[Saved data entries]
# # # #

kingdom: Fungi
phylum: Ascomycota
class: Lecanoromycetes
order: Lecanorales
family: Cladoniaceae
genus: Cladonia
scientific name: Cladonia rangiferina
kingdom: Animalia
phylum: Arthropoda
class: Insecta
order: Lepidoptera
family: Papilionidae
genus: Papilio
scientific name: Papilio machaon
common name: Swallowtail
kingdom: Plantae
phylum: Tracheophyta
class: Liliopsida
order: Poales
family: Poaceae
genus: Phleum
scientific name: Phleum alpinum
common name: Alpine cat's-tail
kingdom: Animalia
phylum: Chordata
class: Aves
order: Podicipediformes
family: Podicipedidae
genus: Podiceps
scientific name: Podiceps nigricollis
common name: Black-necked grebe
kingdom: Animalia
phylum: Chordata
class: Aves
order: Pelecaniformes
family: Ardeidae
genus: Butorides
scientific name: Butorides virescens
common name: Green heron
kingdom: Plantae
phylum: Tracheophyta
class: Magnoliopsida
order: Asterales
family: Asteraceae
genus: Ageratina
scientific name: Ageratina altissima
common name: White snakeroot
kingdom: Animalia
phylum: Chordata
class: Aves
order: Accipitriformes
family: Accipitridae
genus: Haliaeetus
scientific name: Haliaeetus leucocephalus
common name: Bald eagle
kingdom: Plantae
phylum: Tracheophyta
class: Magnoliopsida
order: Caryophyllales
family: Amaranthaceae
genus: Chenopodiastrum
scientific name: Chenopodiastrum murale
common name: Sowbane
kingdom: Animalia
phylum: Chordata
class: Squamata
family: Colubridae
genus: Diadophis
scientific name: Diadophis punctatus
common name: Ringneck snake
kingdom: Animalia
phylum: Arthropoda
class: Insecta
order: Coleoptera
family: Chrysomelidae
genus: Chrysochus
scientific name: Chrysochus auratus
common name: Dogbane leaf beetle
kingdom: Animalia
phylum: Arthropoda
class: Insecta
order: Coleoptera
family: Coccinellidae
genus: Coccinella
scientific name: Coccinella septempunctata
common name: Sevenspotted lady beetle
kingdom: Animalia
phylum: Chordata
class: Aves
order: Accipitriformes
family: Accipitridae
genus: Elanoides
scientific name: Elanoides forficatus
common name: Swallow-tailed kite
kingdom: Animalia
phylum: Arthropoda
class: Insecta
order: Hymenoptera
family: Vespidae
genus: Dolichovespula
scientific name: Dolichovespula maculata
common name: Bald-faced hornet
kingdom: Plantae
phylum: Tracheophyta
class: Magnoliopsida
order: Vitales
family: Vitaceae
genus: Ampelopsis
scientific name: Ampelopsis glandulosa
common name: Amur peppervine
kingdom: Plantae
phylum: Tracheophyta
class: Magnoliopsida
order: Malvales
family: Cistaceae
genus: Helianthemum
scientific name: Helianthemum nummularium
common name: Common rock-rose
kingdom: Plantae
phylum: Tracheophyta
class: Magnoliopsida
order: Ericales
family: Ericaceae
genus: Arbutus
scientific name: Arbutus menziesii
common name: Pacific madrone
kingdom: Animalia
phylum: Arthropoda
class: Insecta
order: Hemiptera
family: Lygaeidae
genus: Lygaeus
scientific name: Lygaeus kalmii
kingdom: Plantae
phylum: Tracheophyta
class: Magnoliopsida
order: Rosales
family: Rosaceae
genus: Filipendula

# # # #

Recast the lines above as a Markdown table with two columns, Row and Line, numbering each row and omitting any blank lines.

| Row | Line |
|---|---|
| 1 | kingdom: Fungi |
| 2 | phylum: Ascomycota |
| 3 | class: Lecanoromycetes |
| 4 | order: Lecanorales |
| 5 | family: Cladoniaceae |
| 6 | genus: Cladonia |
| 7 | scientific name: Cladonia rangiferina |
| 8 | kingdom: Animalia |
| 9 | phylum: Arthropoda |
| 10 | class: Insecta |
| 11 | order: Lepidoptera |
| 12 | family: Papilionidae |
| 13 | genus: Papilio |
| 14 | scientific name: Papilio machaon |
| 15 | common name: Swallowtail |
| 16 | kingdom: Plantae |
| 17 | phylum: Tracheophyta |
| 18 | class: Liliopsida |
| 19 | order: Poales |
| 20 | family: Poaceae |
| 21 | genus: Phleum |
| 22 | scientific name: Phleum alpinum |
| 23 | common name: Alpine cat's-tail |
| 24 | kingdom: Animalia |
| 25 | phylum: Chordata |
| 26 | class: Aves |
| 27 | order: Podicipediformes |
| 28 | family: Podicipedidae |
| 29 | genus: Podiceps |
| 30 | scientific name: Podiceps nigricollis |
| 31 | common name: Black-necked grebe |
| 32 | kingdom: Animalia |
| 33 | phylum: Chordata |
| 34 | class: Aves |
| 35 | order: Pelecaniformes |
| 36 | family: Ardeidae |
| 37 | genus: Butorides |
| 38 | scientific name: Butorides virescens |
| 39 | common name: Green heron |
| 40 | kingdom: Plantae |
| 41 | phylum: Tracheophyta |
| 42 | class: Magnoliopsida |
| 43 | order: Asterales |
| 44 | family: Asteraceae |
| 45 | genus: Ageratina |
| 46 | scientific name: Ageratina altissima |
| 47 | common name: White snakeroot |
| 48 | kingdom: Animalia |
| 49 | phylum: Chordata |
| 50 | class: Aves |
| 51 | order: Accipitriformes |
| 52 | family: Accipitridae |
| 53 | genus: Haliaeetus |
| 54 | scientific name: Haliaeetus leucocephalus |
| 55 | common name: Bald eagle |
| 56 | kingdom: Plantae |
| 57 | phylum: Tracheophyta |
| 58 | class: Magnoliopsida |
| 59 | order: Caryophyllales |
| 60 | family: Amaranthaceae |
| 61 | genus: Chenopodiastrum |
| 62 | scientific name: Chenopodiastrum murale |
| 63 | common name: Sowbane |
| 64 | kingdom: Animalia |
| 65 | phylum: Chordata |
| 66 | class: Squamata |
| 67 | family: Colubridae |
| 68 | genus: Diadophis |
| 69 | scientific name: Diadophis punctatus |
| 70 | common name: Ringneck snake |
| 71 | kingdom: Animalia |
| 72 | phylum: Arthropoda |
| 73 | class: Insecta |
| 74 | order: Coleoptera |
| 75 | family: Chrysomelidae |
| 76 | genus: Chrysochus |
| 77 | scientific name: Chrysochus auratus |
| 78 | common name: Dogbane leaf beetle |
| 79 | kingdom: Animalia |
| 80 | phylum: Arthropoda |
| 81 | class: Insecta |
| 82 | order: Coleoptera |
| 83 | family: Coccinellidae |
| 84 | genus: Coccinella |
| 85 | scientific name: Coccinella septempunctata |
| 86 | common name: Sevenspotted lady beetle |
| 87 | kingdom: Animalia |
| 88 | phylum: Chordata |
| 89 | class: Aves |
| 90 | order: Accipitriformes |
| 91 | family: Accipitridae |
| 92 | genus: Elanoides |
| 93 | scientific name: Elanoides forficatus |
| 94 | common name: Swallow-tailed kite |
| 95 | kingdom: Animalia |
| 96 | phylum: Arthropoda |
| 97 | class: Insecta |
| 98 | order: Hymenoptera |
| 99 | family: Vespidae |
| 100 | genus: Dolichovespula |
| 101 | scientific name: Dolichovespula maculata |
| 102 | common name: Bald-faced hornet |
| 103 | kingdom: Plantae |
| 104 | phylum: Tracheophyta |
| 105 | class: Magnoliopsida |
| 106 | order: Vitales |
| 107 | family: Vitaceae |
| 108 | genus: Ampelopsis |
| 109 | scientific name: Ampelopsis glandulosa |
| 110 | common name: Amur peppervine |
| 111 | kingdom: Plantae |
| 112 | phylum: Tracheophyta |
| 113 | class: Magnoliopsida |
| 114 | order: Malvales |
| 115 | family: Cistaceae |
| 116 | genus: Helianthemum |
| 117 | scientific name: Helianthemum nummularium |
| 118 | common name: Common rock-rose |
| 119 | kingdom: Plantae |
| 120 | phylum: Tracheophyta |
| 121 | class: Magnoliopsida |
| 122 | order: Ericales |
| 123 | family: Ericaceae |
| 124 | genus: Arbutus |
| 125 | scientific name: Arbutus menziesii |
| 126 | common name: Pacific madrone |
| 127 | kingdom: Animalia |
| 128 | phylum: Arthropoda |
| 129 | class: Insecta |
| 130 | order: Hemiptera |
| 131 | family: Lygaeidae |
| 132 | genus: Lygaeus |
| 133 | scientific name: Lygaeus kalmii |
| 134 | kingdom: Plantae |
| 135 | phylum: Tracheophyta |
| 136 | class: Magnoliopsida |
| 137 | order: Rosales |
| 138 | family: Rosaceae |
| 139 | genus: Filipendula |